I think the main impact would be due to the fact that a canadian politician had been assassinated, something unknown in canada. If it was found that he truly was unhinged and not part of some large conspiracy, nothing much would change beside increased security.

Politicians have been assassinated in Canada. Okay, maybe just the one guy, but it has happened, and to one of the founding fathers of Confederation no less. I double dare you to guess who it was without resorting to Google. :p
 
Politicians have been assassinated in Canada. Okay, maybe just the one guy, but it has happened, and to one of the founding fathers of Confederation no less. I double dare you to guess who it was without resorting to Google. :p

Can I play, too?

Thomas Darcy Mcgee, I believe. Assassinated by a Fenian.
 
There was also of course Laporte, though that wasn't an out-of-the-blue assassination. Plus, that guy in the 80s(Lortie?) who wanted to shoot up the Quebec National Assembly, but unfortunately(for him) showed up on a day when they weren't sitting, and had to content himself with taking out some of the legislature staff.
 
Politicians have been assassinated in Canada. Okay, maybe just the one guy, but it has happened, and to one of the founding fathers of Confederation no less. I double dare you to guess who it was without resorting to Google. :p

I stand corrected. Mind you, the fact most people couldn't name it is probably an indication of how little an influenced it had.

I really think you would need some sort of pattern before people would be affected.
 
Last edited:
There was also of course Laporte, though that wasn't an out-of-the-blue assassination. Plus, that guy in the 80s(Lortie?) who wanted to shoot up the Quebec National Assembly, but unfortunately(for him) showed up on a day when they weren't sitting, and had to content himself with taking out some of the legislature staff.

Lortie was an ultra-federalist who was part of the army and yet no one in the maintream sovereignist movement ever associated his actions with either the federal government or federalists as a whole. The guy was found to suffer from mental problem so again, I don't think a lone gunman from the US assassinating the prime minister would any real impact.

This is just like the attempted assassination of Pauline Marois during her victory celebration didn't result in any backlash against the anglo-quebecker community despite one person dying.
 
Last edited:
Pasquin wrote:

This is just like the attempted assassination of Pauline Marois during her victory celebration didn't result in any backlash against the anglo-quebecker community despite one person dying.

Well, in terms of the mass psychological impact, I think there might be a difference between an assassination attempt, even one that takes out collateral, and a successful assassination.
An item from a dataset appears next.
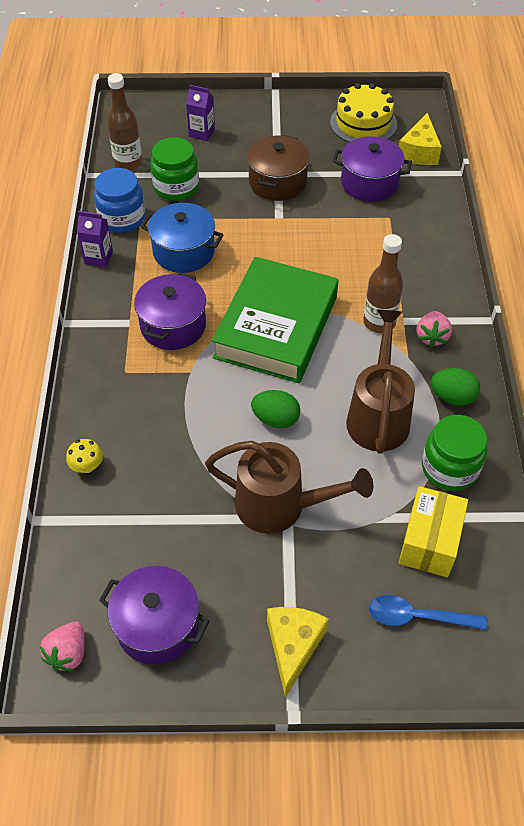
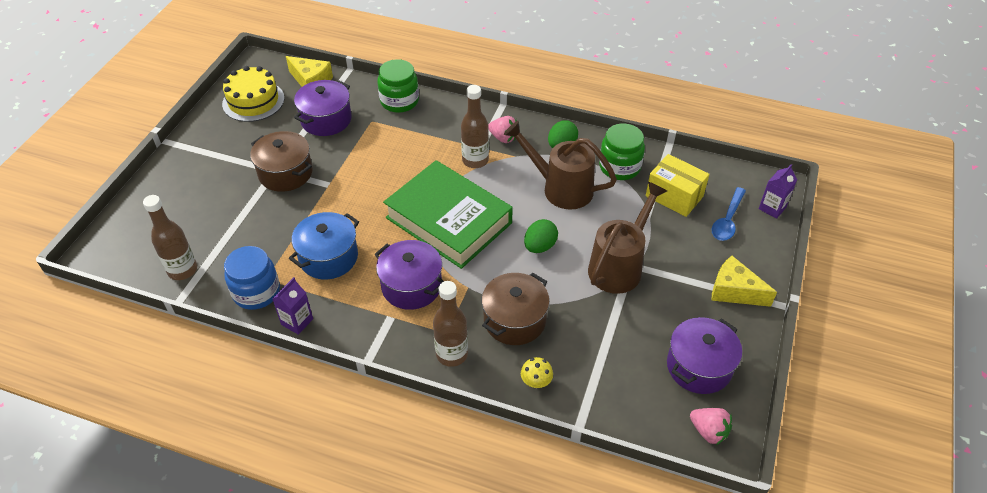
camera: 70 degrees left, 5 degrees down
(99, 384) = (452, 354): none -> brown bottle
(161, 425) = (514, 320): none -> brown pot
(176, 187) = (243, 242): green jar -> green jar (399, 101)
(201, 133) = (182, 206): purple carton -> purple carton (772, 208)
It would be the difference that exists between public recognition afforded to the name Giussepe Zangara, versus that afforded to the name Lee Harvey Oswald.

And at the time that Richard Henry Bain allegedly carried out his attempt, Marois was the leader of a not-excessively popular political party, fronting a political agenda that had had its last heyday in the mid-90s.

On the other end of the spectrum, you've got the Milk-Moscone murders in 1979. I daresay that there aren't too many gay people(or straight people for that matter) in San Francisco who wouldn't recognize the name Dan White, nor have pretty intense opinions about what he did. Even without the farcical judicial outcome. And there was indeed a pretty strong outpouring of resentment against the SFPD and other perceived institutions of anti-gay bigorty in SF.

Not saying that Canadian attitudes toward an American assassin of PET would be all the way over on the "Dan White" end of the spectrum, but probably closer to that than to Richard Henry Bain.